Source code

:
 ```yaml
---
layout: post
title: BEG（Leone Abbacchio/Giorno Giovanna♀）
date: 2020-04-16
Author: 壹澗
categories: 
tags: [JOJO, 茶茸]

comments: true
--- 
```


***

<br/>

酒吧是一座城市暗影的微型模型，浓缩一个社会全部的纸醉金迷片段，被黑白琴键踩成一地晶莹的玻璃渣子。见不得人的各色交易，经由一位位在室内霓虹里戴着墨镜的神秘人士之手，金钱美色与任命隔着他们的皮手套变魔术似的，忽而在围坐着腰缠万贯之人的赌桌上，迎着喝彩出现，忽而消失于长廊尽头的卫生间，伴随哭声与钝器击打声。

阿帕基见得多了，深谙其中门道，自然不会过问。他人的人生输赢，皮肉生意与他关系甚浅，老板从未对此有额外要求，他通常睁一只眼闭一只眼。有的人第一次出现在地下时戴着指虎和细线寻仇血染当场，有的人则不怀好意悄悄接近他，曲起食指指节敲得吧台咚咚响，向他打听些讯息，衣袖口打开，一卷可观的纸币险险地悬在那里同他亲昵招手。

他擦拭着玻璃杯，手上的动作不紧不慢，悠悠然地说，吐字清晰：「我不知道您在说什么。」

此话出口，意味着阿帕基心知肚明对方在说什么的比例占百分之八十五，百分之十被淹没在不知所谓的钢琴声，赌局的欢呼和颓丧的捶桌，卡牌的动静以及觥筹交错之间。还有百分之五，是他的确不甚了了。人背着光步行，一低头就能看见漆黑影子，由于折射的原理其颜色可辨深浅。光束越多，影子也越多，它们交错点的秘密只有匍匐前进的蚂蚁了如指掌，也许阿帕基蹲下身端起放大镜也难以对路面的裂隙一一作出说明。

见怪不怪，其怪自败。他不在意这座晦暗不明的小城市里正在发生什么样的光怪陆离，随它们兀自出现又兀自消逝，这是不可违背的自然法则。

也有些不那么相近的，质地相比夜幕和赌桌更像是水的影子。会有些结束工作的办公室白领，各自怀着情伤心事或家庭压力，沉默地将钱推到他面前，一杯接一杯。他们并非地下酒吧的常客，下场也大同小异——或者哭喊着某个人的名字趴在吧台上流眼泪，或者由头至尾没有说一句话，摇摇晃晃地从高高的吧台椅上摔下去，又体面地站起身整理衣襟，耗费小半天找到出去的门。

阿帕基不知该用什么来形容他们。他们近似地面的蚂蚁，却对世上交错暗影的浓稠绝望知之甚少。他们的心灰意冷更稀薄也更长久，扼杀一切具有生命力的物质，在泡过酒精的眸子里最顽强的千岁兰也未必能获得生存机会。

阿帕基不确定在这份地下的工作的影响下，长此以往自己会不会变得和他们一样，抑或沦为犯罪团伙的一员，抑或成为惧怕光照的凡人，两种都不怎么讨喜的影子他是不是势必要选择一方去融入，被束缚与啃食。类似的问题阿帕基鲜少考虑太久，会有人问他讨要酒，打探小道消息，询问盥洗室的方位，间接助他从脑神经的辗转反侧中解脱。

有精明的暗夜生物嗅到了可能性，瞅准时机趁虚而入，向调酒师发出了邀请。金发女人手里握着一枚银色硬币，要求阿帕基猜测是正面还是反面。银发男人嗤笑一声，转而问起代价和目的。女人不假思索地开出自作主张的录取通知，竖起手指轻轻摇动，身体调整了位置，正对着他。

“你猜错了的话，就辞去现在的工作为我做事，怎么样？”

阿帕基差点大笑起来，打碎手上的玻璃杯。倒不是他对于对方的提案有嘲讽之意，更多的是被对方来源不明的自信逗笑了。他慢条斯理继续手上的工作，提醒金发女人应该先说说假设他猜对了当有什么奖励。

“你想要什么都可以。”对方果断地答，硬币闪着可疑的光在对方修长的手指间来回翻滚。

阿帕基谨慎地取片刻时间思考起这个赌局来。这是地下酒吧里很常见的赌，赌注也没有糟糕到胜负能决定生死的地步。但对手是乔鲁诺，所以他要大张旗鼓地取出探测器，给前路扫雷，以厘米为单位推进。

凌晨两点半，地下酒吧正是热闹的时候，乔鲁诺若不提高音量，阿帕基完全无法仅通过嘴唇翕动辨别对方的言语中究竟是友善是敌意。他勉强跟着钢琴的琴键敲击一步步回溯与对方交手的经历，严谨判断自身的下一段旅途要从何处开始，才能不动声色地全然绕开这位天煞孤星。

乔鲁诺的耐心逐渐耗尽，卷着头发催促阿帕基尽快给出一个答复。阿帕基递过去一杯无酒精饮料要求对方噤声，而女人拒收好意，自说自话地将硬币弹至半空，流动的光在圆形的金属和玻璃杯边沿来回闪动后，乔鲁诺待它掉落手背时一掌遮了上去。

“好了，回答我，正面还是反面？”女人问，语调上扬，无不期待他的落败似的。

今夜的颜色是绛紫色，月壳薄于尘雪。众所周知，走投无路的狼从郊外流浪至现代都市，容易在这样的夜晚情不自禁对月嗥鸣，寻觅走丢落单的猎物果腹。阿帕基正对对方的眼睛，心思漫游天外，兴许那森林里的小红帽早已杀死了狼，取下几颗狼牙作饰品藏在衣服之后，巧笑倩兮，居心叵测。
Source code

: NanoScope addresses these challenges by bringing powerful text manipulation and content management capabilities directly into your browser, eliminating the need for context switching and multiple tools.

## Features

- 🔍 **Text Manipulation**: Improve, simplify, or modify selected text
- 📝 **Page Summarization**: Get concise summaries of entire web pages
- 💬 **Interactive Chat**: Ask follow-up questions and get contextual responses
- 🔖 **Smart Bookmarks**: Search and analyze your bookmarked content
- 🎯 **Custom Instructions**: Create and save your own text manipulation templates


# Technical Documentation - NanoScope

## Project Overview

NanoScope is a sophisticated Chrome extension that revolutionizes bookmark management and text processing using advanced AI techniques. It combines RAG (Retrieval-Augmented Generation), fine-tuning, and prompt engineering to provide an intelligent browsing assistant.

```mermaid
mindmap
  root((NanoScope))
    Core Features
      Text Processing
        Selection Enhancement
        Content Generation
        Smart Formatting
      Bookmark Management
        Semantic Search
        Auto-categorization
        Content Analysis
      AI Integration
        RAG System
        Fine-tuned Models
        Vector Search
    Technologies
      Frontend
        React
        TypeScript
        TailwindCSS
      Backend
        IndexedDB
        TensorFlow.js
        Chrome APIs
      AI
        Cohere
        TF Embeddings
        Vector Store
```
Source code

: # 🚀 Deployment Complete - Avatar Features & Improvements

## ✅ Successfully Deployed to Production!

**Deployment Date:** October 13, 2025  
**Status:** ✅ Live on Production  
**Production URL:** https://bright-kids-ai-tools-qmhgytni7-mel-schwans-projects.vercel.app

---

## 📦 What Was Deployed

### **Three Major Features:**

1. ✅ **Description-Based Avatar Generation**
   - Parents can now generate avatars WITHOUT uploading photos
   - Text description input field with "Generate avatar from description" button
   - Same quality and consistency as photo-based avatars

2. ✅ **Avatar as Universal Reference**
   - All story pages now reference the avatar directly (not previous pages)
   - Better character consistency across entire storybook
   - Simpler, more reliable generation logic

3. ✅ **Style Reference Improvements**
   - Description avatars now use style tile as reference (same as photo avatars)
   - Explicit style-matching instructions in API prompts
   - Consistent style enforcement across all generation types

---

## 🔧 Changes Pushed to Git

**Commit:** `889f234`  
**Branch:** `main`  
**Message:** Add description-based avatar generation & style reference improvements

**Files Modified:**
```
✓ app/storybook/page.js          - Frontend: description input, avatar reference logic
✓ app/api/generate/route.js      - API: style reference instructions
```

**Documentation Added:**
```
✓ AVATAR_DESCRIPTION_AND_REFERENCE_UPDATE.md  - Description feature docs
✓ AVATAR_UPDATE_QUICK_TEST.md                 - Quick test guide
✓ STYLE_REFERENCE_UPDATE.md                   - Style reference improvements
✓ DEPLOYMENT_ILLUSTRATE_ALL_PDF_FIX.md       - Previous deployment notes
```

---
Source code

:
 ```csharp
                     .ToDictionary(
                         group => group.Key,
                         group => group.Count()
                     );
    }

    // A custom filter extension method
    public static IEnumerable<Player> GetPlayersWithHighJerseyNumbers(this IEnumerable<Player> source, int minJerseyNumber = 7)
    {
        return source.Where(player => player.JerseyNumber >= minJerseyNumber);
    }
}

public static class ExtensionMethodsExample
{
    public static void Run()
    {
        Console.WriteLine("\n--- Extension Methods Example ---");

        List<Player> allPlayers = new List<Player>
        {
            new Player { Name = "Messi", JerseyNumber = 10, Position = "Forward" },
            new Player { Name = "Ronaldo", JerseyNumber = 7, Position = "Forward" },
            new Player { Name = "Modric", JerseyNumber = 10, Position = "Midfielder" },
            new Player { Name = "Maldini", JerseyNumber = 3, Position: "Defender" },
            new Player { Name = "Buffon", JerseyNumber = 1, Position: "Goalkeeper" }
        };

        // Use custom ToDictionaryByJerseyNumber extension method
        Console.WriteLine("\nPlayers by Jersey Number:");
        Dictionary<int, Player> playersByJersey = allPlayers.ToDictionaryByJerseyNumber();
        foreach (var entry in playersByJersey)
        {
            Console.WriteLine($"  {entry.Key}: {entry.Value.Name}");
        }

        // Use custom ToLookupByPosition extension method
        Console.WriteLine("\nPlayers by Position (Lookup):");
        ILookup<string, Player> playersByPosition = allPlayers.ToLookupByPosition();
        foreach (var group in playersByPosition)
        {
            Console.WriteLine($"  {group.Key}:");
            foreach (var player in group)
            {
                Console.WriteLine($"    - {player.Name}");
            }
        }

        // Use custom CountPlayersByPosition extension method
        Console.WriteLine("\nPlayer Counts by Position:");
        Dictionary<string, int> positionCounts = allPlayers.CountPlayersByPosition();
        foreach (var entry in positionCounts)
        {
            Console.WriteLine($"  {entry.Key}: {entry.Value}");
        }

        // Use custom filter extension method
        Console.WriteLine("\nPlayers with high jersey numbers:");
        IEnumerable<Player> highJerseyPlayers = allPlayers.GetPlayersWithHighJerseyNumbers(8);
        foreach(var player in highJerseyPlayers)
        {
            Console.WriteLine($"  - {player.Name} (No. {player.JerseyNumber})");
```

→ **Task statement**: Print, please, the lines above from the very first through the one that holds "有精明的暗夜生物嗅到了可能性", both included, word for word and with nothing else.

→ **Result**:
Source code

:
 ```yaml
---
layout: post
title: BEG（Leone Abbacchio/Giorno Giovanna♀）
date: 2020-04-16
Author: 壹澗
categories: 
tags: [JOJO, 茶茸]

comments: true
--- 
```


***

<br/>

酒吧是一座城市暗影的微型模型，浓缩一个社会全部的纸醉金迷片段，被黑白琴键踩成一地晶莹的玻璃渣子。见不得人的各色交易，经由一位位在室内霓虹里戴着墨镜的神秘人士之手，金钱美色与任命隔着他们的皮手套变魔术似的，忽而在围坐着腰缠万贯之人的赌桌上，迎着喝彩出现，忽而消失于长廊尽头的卫生间，伴随哭声与钝器击打声。

阿帕基见得多了，深谙其中门道，自然不会过问。他人的人生输赢，皮肉生意与他关系甚浅，老板从未对此有额外要求，他通常睁一只眼闭一只眼。有的人第一次出现在地下时戴着指虎和细线寻仇血染当场，有的人则不怀好意悄悄接近他，曲起食指指节敲得吧台咚咚响，向他打听些讯息，衣袖口打开，一卷可观的纸币险险地悬在那里同他亲昵招手。

他擦拭着玻璃杯，手上的动作不紧不慢，悠悠然地说，吐字清晰：「我不知道您在说什么。」

此话出口，意味着阿帕基心知肚明对方在说什么的比例占百分之八十五，百分之十被淹没在不知所谓的钢琴声，赌局的欢呼和颓丧的捶桌，卡牌的动静以及觥筹交错之间。还有百分之五，是他的确不甚了了。人背着光步行，一低头就能看见漆黑影子，由于折射的原理其颜色可辨深浅。光束越多，影子也越多，它们交错点的秘密只有匍匐前进的蚂蚁了如指掌，也许阿帕基蹲下身端起放大镜也难以对路面的裂隙一一作出说明。

见怪不怪，其怪自败。他不在意这座晦暗不明的小城市里正在发生什么样的光怪陆离，随它们兀自出现又兀自消逝，这是不可违背的自然法则。

也有些不那么相近的，质地相比夜幕和赌桌更像是水的影子。会有些结束工作的办公室白领，各自怀着情伤心事或家庭压力，沉默地将钱推到他面前，一杯接一杯。他们并非地下酒吧的常客，下场也大同小异——或者哭喊着某个人的名字趴在吧台上流眼泪，或者由头至尾没有说一句话，摇摇晃晃地从高高的吧台椅上摔下去，又体面地站起身整理衣襟，耗费小半天找到出去的门。

阿帕基不知该用什么来形容他们。他们近似地面的蚂蚁，却对世上交错暗影的浓稠绝望知之甚少。他们的心灰意冷更稀薄也更长久，扼杀一切具有生命力的物质，在泡过酒精的眸子里最顽强的千岁兰也未必能获得生存机会。

阿帕基不确定在这份地下的工作的影响下，长此以往自己会不会变得和他们一样，抑或沦为犯罪团伙的一员，抑或成为惧怕光照的凡人，两种都不怎么讨喜的影子他是不是势必要选择一方去融入，被束缚与啃食。类似的问题阿帕基鲜少考虑太久，会有人问他讨要酒，打探小道消息，询问盥洗室的方位，间接助他从脑神经的辗转反侧中解脱。

有精明的暗夜生物嗅到了可能性，瞅准时机趁虚而入，向调酒师发出了邀请。金发女人手里握着一枚银色硬币，要求阿帕基猜测是正面还是反面。银发男人嗤笑一声，转而问起代价和目的。女人不假思索地开出自作主张的录取通知，竖起手指轻轻摇动，身体调整了位置，正对着他。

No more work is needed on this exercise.